DAVID ROCASTLE
ROCKY
David Rocastle wasn’t just a fantastic footballer – to those within Highbury’s hallowed marble halls, the Lewisham maestro represented something much greater. FFT celebrates the life and career of a Gunners hero with those who knew him best, two decades on from his tragic passing aged only 33
Words Gavin Newsham
D
avid Dein has a coffee table in his study. At first glance, it’s an unremarkable piece of furniture. Have a butcher’s underneath, however, and you will notice something unusual propping up the simple square of mahogany. There, dressed in Arsenal socks and shorts, are a pair of actual legs. These are no ordinary appendages, either – they are life-size replicas of David ‘Rocky’ Rocastle’s.
Dein’s table was a present from wife Barbara. Knowing how much her husband admired the Arsenal midfielder, she had also bought him a new wallet with a photograph of Rocastle inside, rather than one of, say, her or their children.
“As a member of the Arsenal board and in a position where you shouldn’t really have favourites, Rocky was unquestionably mine,” the former vice-chairman tells FourFourTwo.
But then again, David Rocastle always had that effect on people.
On March 31, it will be 20 years since Rocastle passed away after a battle with non-Hodgkin lymphoma, an aggressive variant of cancer which affects the immune system, aged just 33. Ask anyone who knew him and they all offer the same opinion without exception: not only was he an extraordinary player but, more than that, he was also an exceptional human being. Rocastle’s famous ethos was simple: “Remember who you are, what you are and who you represent.”
Born in the London Borough of Lewisham, Rocastle was brought up in Brockley on the same Honor Oak estate as friend and future team-mate, Ian Wright. When Rocastle was five, his father Leslie died from pneumonia aged just 29, leaving mother Linda to bring up her five children. David, as the oldest, was now the man of the household, and he had to grow up pretty quickly.
“He was our role model and we all looked up to him,” his brother Steve explains to FFT. “He always had our back.”

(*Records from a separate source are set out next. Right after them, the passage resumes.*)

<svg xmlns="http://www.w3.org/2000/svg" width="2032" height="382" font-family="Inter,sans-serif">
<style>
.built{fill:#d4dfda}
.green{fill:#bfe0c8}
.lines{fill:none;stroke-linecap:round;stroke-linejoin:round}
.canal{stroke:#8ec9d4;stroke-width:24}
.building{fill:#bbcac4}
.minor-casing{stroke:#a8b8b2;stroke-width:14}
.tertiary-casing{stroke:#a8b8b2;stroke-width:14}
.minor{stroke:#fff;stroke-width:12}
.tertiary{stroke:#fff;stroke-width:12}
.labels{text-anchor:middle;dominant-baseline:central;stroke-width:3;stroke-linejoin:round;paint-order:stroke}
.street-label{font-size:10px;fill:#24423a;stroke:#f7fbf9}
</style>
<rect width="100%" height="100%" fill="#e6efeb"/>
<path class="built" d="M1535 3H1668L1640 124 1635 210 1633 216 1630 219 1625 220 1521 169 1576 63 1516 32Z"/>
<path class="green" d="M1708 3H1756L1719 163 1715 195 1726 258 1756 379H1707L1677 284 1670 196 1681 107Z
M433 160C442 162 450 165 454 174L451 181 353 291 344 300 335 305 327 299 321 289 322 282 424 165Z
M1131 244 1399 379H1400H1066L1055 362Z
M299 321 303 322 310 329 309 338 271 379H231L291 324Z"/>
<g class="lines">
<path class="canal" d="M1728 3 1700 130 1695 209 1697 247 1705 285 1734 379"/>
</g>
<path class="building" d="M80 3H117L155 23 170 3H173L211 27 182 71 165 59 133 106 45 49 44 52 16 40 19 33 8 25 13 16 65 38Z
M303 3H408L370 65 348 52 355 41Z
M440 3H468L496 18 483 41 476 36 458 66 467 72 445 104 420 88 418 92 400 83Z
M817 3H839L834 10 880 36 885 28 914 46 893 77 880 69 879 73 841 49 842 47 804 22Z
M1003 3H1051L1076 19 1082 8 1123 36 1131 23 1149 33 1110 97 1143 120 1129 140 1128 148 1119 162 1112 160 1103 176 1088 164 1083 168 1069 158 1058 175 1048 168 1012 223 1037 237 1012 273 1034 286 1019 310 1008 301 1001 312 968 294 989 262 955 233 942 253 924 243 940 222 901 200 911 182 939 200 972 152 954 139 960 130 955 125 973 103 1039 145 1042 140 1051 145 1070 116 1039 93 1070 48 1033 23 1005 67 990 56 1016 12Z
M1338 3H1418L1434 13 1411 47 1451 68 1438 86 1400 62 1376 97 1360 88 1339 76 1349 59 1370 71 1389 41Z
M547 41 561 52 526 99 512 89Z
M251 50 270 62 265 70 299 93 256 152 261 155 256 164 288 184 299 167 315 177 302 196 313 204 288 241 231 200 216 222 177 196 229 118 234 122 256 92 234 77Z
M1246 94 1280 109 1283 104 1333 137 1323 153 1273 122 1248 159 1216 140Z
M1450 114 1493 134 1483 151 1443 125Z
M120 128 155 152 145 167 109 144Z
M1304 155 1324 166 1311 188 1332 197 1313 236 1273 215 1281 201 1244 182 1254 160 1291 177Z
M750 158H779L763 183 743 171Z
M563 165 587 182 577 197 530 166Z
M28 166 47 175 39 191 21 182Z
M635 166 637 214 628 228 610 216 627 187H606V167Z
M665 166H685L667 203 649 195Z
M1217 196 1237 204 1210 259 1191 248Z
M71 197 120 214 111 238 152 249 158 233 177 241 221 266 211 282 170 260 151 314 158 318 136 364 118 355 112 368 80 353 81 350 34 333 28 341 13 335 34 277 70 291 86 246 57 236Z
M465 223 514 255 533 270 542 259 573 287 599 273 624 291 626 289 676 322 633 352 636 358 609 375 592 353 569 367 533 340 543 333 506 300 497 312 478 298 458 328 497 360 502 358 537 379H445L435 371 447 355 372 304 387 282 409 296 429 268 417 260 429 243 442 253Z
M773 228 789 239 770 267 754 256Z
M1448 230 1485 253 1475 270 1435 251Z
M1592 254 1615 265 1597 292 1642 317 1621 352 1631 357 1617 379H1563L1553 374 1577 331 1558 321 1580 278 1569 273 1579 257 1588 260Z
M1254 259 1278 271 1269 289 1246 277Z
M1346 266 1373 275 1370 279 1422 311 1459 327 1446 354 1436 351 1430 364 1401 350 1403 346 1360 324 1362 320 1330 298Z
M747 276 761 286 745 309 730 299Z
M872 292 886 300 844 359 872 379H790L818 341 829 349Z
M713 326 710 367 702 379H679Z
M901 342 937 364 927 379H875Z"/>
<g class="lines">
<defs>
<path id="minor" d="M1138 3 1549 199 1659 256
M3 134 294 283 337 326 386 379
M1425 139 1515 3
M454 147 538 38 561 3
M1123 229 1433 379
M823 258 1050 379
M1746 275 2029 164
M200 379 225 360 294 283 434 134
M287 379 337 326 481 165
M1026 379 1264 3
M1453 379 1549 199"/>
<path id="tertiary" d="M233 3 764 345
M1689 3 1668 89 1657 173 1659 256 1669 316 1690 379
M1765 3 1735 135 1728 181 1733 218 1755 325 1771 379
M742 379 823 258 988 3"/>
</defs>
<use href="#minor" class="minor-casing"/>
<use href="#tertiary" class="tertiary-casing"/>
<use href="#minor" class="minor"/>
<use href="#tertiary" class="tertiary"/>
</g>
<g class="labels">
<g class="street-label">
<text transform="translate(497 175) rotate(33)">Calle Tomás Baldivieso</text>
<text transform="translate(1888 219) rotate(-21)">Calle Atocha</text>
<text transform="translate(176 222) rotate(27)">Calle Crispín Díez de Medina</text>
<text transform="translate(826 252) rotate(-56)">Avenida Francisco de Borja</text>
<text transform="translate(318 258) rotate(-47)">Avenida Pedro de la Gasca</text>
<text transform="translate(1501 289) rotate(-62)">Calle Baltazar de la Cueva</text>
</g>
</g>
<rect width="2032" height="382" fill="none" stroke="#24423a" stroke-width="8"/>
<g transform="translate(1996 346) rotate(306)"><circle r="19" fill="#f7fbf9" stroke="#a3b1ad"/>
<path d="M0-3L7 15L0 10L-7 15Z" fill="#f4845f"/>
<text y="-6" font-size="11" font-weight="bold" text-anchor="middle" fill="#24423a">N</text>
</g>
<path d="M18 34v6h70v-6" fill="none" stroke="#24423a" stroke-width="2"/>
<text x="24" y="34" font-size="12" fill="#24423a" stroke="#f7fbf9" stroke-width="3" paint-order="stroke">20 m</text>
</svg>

At school, Rocastle was a model student. Although he thought about becoming a PE teacher one day, it was clear that his gift for football would take him in another direction. He soon found his weekends taken up by representing local club Vista, then Lewisham Way – a club set up specifically to give young black boys from the local housing estates an opportunity to play.
Nominally a central midfielder, Rocastle’s obvious talent meant he could play anywhere on the pitch. “It was hard to pin him down,” says Steve Rocastle. “If they were winning, Dave would be upfront, trying to score more. If it was tight he would drop back, making sure they didn’t concede. I know I’m biased, but he could do it all.”
Word started to spread about the boy from Brockley. He was offered a trial at Millwall, but the Lions declined to sign him. Instead, Arsenal scout Terry Murphy was impressed by Rocastle’s boundless energy and balletic grace on the ball, and eventually persuaded Gunners boss Terry Neill to offer him a place in the club’s academy.